---- Input records

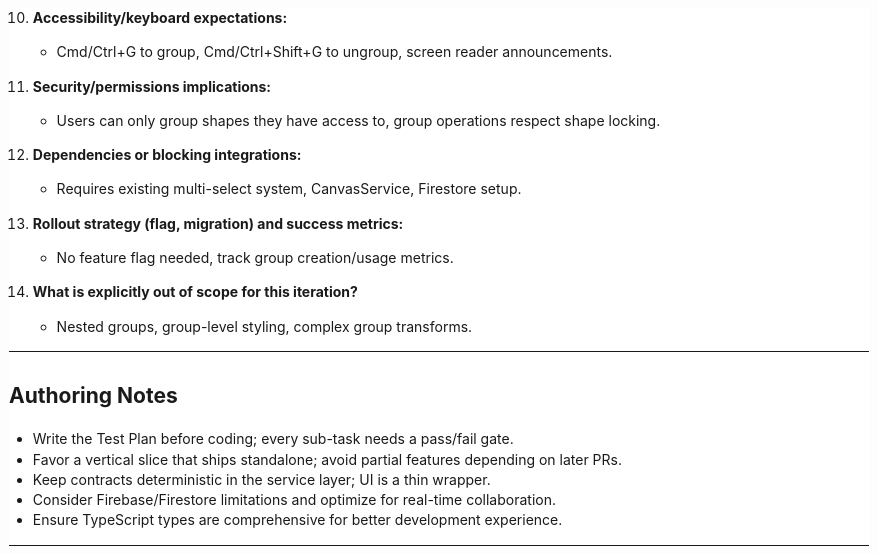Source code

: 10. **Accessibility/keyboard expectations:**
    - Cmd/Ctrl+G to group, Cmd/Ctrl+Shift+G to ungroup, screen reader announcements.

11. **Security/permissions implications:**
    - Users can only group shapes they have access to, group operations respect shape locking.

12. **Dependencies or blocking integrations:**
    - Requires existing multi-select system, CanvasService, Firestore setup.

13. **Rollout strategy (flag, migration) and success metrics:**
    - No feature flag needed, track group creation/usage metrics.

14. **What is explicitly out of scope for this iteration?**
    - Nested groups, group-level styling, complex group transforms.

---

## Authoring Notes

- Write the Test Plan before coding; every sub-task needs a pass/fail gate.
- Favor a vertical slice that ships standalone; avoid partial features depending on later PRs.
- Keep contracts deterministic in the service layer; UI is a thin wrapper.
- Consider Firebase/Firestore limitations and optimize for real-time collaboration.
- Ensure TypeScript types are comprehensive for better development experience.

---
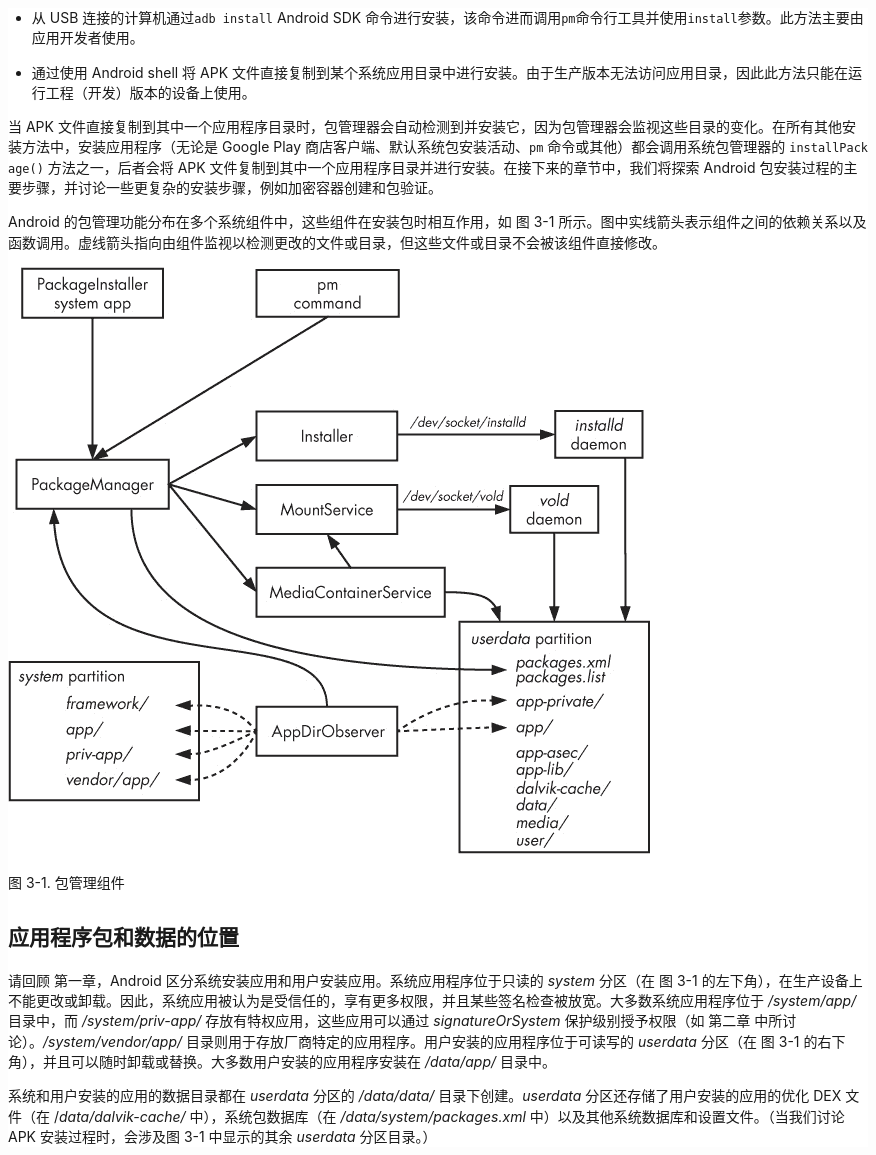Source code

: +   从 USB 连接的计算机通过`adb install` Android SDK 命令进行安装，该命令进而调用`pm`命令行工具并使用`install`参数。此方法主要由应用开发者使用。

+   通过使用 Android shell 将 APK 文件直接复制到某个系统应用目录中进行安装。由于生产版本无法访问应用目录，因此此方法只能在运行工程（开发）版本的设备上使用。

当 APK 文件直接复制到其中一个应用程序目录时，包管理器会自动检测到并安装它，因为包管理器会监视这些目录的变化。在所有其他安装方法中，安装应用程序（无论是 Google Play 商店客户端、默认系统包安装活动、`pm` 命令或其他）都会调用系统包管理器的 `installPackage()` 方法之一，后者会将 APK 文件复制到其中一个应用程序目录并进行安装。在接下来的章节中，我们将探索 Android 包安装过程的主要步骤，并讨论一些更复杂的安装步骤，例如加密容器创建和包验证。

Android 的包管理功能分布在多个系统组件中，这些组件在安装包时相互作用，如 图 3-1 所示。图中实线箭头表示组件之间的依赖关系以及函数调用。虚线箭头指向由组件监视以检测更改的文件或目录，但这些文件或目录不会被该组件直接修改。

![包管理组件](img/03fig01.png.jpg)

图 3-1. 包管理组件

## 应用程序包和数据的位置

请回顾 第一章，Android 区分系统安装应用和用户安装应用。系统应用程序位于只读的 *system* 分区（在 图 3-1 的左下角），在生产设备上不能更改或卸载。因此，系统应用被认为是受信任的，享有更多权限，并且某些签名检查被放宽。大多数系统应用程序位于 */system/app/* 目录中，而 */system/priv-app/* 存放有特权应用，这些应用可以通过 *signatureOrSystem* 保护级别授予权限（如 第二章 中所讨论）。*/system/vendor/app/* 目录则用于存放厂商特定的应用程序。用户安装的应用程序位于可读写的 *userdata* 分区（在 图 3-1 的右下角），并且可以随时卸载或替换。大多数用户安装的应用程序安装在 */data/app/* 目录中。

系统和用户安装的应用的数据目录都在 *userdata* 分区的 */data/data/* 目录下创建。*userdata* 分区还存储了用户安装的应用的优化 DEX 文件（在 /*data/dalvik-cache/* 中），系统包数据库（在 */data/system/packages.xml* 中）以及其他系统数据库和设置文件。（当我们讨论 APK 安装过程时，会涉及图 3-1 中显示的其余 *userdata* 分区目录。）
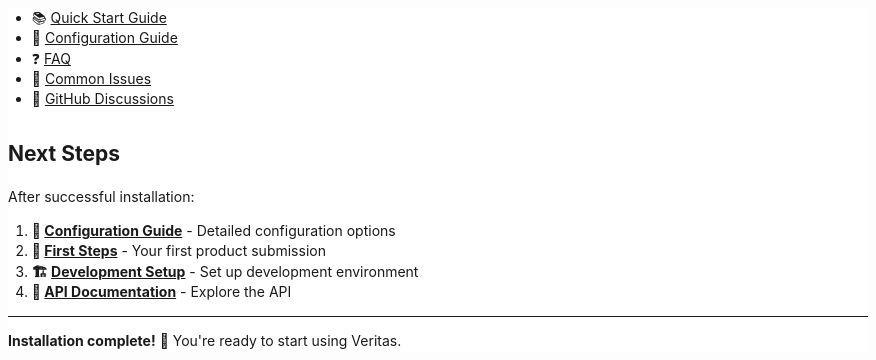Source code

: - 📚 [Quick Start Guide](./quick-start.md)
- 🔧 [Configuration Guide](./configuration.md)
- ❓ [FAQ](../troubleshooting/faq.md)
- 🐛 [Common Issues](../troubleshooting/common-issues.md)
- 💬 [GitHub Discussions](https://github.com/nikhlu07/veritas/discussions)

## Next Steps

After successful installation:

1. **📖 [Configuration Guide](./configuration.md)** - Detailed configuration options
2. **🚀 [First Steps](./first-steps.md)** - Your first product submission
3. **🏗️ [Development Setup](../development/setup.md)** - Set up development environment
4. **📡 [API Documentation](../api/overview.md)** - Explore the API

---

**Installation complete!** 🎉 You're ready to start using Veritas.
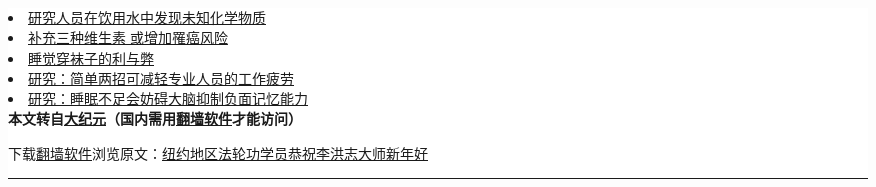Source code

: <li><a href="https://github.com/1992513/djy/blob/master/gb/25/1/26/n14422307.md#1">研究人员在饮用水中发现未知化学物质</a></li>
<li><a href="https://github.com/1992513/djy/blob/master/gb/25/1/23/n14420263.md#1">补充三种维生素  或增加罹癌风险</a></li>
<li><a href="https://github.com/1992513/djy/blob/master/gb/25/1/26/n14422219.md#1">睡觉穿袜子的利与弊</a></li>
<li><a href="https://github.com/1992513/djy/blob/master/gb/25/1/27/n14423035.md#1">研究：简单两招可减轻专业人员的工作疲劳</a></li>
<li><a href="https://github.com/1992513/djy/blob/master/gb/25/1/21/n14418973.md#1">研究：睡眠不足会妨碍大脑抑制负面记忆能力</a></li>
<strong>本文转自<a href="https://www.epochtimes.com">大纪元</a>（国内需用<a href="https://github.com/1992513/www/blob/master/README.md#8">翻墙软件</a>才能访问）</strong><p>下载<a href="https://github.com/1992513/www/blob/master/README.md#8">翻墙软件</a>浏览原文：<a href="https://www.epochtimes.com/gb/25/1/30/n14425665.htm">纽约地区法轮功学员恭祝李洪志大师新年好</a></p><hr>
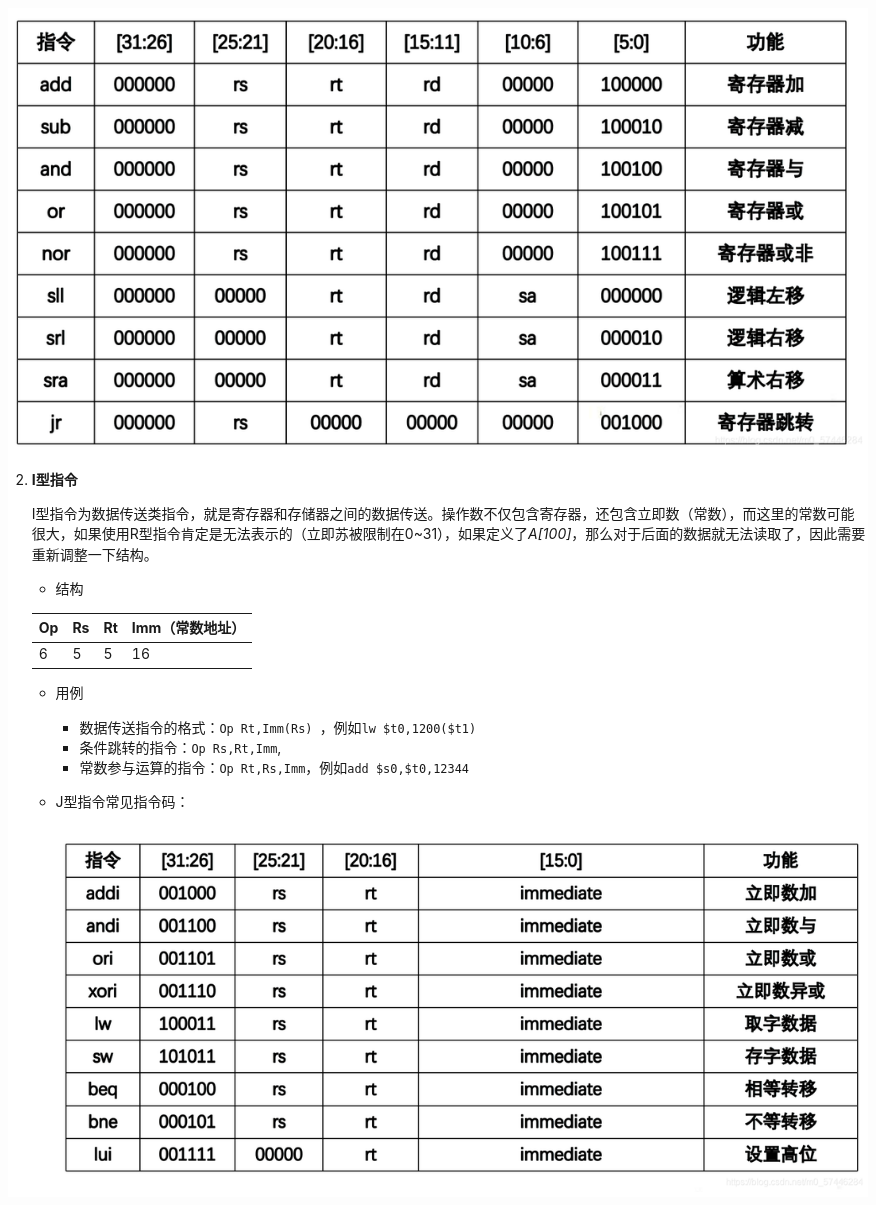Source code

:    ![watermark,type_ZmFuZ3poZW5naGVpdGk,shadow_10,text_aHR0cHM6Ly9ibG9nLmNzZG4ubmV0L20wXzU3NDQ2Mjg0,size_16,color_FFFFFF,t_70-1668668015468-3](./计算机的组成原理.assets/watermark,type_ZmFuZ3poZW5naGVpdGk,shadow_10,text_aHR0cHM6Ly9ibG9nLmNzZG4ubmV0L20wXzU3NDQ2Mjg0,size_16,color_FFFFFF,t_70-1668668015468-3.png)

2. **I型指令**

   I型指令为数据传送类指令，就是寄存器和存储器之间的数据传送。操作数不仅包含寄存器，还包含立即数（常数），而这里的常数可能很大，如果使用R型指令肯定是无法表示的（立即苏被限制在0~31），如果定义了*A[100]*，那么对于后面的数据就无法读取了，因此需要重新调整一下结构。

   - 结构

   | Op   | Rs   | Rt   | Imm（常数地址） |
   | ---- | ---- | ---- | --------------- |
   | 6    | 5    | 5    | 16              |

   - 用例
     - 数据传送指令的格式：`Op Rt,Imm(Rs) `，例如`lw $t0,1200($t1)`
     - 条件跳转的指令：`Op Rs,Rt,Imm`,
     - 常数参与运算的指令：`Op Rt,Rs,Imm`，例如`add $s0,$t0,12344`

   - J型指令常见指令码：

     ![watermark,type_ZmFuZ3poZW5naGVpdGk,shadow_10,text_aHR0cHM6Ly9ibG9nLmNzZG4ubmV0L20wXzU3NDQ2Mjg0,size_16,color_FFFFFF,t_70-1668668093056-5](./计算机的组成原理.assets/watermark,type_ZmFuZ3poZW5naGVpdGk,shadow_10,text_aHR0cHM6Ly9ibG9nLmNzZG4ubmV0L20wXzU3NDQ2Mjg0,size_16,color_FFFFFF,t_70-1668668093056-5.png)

--------

• [Activity]
Every line that holds the string "troubleshooting" must be copied from the records above.

• [Task answer]
- ❓ [FAQ](../troubleshooting/faq.md)
- 🐛 [Common Issues](../troubleshooting/common-issues.md)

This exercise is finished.